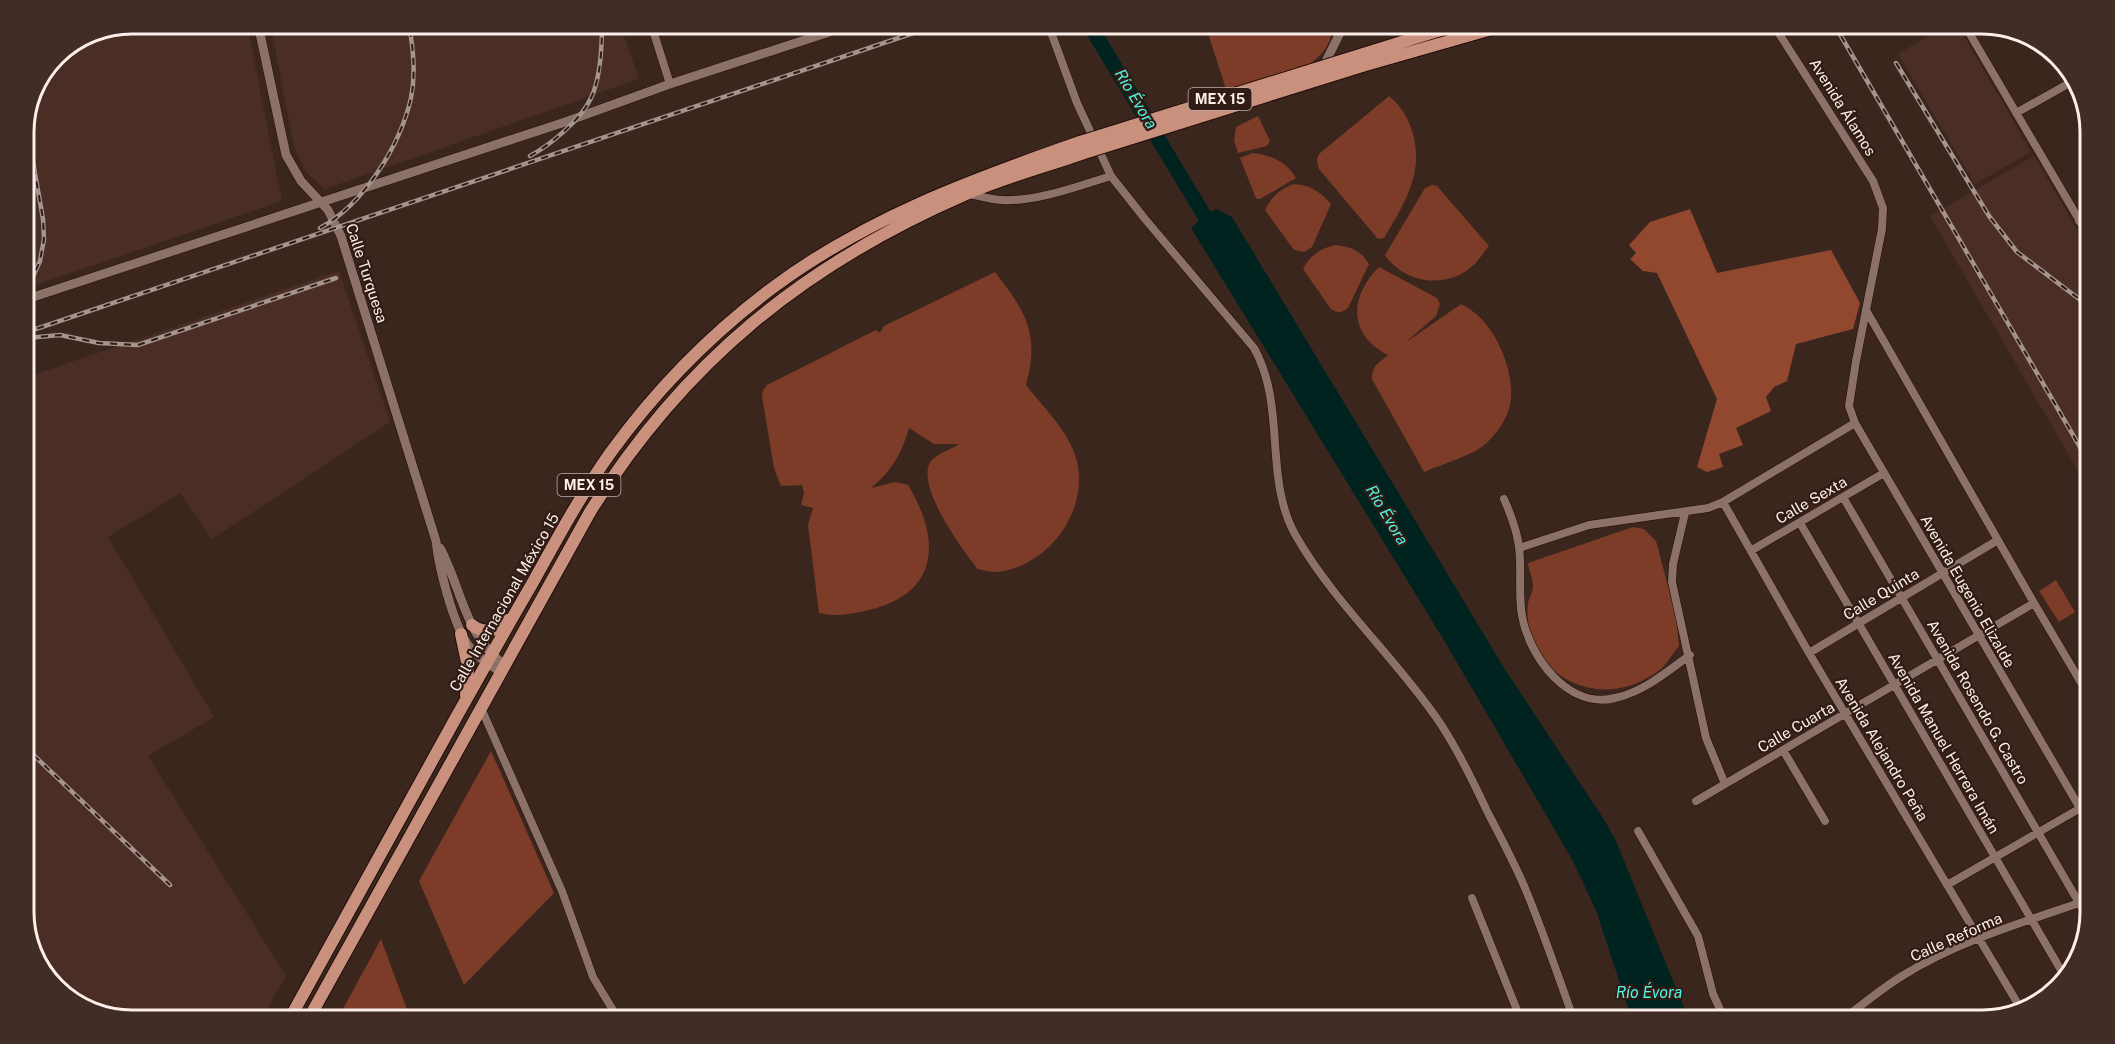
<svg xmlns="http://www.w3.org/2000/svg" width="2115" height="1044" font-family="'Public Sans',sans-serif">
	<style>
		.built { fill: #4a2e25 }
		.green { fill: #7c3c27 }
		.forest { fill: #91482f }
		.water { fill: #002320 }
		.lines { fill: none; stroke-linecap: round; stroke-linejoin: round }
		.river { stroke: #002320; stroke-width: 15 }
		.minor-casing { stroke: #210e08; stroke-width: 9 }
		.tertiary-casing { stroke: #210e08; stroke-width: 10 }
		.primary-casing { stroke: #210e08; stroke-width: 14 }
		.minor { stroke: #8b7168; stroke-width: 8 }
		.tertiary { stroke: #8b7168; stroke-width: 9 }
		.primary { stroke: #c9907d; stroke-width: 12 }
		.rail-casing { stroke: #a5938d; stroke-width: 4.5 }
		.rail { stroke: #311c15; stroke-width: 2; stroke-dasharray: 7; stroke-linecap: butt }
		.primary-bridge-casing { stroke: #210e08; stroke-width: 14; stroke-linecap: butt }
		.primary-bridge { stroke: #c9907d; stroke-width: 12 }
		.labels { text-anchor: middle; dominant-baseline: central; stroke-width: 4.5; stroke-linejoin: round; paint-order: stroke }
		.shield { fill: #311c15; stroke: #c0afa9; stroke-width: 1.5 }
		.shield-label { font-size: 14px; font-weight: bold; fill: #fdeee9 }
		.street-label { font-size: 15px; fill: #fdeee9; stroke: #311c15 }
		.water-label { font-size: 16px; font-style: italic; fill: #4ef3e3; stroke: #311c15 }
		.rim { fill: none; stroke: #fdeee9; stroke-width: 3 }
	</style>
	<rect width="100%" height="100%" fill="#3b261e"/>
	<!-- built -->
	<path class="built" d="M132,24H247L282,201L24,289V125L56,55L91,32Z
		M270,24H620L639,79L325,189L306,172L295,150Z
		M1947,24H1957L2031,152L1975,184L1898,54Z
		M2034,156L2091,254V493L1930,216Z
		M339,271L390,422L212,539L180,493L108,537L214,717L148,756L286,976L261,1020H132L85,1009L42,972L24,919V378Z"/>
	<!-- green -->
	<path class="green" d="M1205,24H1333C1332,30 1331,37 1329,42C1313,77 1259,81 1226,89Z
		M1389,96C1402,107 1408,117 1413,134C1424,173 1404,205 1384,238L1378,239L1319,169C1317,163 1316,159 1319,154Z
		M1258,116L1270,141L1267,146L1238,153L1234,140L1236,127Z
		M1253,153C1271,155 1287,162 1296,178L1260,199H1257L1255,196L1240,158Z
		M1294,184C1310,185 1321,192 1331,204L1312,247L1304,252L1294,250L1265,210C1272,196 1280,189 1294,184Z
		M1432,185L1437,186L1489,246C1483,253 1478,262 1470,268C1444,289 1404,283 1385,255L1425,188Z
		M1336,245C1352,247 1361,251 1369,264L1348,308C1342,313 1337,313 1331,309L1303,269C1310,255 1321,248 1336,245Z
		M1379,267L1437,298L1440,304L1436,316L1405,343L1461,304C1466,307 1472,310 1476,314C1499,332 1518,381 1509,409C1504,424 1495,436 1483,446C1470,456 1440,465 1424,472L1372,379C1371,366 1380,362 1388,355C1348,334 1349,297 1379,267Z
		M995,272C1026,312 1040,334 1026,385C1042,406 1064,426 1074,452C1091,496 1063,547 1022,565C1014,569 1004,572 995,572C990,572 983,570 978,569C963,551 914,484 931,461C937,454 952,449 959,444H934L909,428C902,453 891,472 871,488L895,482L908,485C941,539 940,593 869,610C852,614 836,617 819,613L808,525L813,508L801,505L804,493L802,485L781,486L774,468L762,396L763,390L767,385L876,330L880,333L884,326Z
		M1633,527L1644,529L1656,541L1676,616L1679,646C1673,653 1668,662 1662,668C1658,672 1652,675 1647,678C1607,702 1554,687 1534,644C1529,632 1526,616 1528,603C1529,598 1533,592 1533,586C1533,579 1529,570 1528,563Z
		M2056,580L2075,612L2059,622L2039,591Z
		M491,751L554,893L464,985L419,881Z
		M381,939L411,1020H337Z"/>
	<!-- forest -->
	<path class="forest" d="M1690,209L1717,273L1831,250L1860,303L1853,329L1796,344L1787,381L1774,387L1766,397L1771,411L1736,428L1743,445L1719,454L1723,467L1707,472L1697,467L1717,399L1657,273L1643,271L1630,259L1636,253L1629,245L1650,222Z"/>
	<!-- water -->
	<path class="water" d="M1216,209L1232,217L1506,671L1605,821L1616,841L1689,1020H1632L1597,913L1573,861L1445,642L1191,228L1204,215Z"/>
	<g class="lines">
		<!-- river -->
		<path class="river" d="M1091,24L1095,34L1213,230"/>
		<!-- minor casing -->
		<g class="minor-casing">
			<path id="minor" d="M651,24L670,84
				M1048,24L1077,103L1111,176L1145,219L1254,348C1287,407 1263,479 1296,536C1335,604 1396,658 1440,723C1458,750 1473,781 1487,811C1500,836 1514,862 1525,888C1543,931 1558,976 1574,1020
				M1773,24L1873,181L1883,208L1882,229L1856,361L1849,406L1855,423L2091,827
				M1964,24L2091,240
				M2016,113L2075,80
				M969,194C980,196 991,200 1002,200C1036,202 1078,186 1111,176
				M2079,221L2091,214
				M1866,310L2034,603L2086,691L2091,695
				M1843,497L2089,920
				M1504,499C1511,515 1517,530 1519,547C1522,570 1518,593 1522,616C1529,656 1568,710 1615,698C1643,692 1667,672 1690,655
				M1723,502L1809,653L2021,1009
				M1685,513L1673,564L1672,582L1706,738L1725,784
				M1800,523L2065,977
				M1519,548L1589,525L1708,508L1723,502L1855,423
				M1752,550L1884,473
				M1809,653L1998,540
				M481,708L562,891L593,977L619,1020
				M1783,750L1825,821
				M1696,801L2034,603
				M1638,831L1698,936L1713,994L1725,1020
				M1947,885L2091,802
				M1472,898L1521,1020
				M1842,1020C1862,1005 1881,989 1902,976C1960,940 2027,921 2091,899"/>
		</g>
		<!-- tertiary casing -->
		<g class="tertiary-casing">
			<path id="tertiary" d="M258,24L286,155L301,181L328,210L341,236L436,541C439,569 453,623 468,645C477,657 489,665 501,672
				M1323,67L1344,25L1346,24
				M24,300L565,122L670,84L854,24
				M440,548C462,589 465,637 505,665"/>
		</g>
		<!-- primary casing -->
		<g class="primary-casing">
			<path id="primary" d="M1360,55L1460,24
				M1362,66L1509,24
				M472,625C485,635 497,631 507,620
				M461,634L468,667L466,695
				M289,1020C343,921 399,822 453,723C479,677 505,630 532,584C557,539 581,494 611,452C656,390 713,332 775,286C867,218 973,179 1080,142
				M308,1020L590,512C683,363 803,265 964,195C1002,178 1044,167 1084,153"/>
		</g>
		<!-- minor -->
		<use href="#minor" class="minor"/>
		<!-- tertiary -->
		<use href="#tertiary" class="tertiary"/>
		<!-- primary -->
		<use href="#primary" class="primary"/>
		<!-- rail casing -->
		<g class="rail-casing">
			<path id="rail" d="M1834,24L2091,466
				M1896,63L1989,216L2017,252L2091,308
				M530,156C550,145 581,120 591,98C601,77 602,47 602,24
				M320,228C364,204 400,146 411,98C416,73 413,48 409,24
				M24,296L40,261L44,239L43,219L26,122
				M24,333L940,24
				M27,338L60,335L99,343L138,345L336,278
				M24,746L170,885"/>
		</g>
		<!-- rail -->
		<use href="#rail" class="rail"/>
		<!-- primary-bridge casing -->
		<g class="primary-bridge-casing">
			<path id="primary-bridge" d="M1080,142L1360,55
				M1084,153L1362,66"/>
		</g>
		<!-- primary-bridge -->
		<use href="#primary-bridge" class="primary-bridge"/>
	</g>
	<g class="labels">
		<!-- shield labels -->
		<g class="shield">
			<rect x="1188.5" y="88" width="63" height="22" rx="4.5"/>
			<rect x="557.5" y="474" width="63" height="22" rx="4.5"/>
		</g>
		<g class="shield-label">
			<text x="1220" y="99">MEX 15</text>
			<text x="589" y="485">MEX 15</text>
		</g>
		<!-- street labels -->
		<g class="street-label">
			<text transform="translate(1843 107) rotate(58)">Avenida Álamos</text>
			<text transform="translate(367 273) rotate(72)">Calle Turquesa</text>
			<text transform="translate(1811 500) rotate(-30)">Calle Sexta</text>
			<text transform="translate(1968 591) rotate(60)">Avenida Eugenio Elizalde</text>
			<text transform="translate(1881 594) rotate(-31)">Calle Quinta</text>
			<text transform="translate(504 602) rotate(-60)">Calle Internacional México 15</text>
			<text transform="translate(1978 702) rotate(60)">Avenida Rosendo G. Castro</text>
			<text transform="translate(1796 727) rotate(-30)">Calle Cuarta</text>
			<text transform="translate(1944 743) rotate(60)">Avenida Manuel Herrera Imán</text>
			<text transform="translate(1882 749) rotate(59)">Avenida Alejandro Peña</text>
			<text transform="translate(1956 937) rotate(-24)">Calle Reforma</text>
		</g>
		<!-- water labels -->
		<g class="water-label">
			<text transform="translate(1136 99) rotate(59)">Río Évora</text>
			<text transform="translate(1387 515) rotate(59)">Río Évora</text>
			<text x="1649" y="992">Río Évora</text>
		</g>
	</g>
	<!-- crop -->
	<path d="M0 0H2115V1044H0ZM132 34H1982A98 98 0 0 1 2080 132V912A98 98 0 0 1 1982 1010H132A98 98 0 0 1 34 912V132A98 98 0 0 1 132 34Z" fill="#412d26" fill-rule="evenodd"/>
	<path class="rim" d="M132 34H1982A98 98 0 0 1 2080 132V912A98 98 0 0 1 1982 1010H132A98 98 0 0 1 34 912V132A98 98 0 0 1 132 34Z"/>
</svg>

::::::

Among the lines above, repeat exactly those from the line with "M1323,67L1344,25L1346,24" to the line with "M27,338L60,335L99,343L138,345L336,278", counting both ends.

● Exercise output:
				M1323,67L1344,25L1346,24
				M24,300L565,122L670,84L854,24
				M440,548C462,589 465,637 505,665"/>
		</g>
		<!-- primary casing -->
		<g class="primary-casing">
			<path id="primary" d="M1360,55L1460,24
				M1362,66L1509,24
				M472,625C485,635 497,631 507,620
				M461,634L468,667L466,695
				M289,1020C343,921 399,822 453,723C479,677 505,630 532,584C557,539 581,494 611,452C656,390 713,332 775,286C867,218 973,179 1080,142
				M308,1020L590,512C683,363 803,265 964,195C1002,178 1044,167 1084,153"/>
		</g>
		<!-- minor -->
		<use href="#minor" class="minor"/>
		<!-- tertiary -->
		<use href="#tertiary" class="tertiary"/>
		<!-- primary -->
		<use href="#primary" class="primary"/>
		<!-- rail casing -->
		<g class="rail-casing">
			<path id="rail" d="M1834,24L2091,466
				M1896,63L1989,216L2017,252L2091,308
				M530,156C550,145 581,120 591,98C601,77 602,47 602,24
				M320,228C364,204 400,146 411,98C416,73 413,48 409,24
				M24,296L40,261L44,239L43,219L26,122
				M24,333L940,24
				M27,338L60,335L99,343L138,345L336,278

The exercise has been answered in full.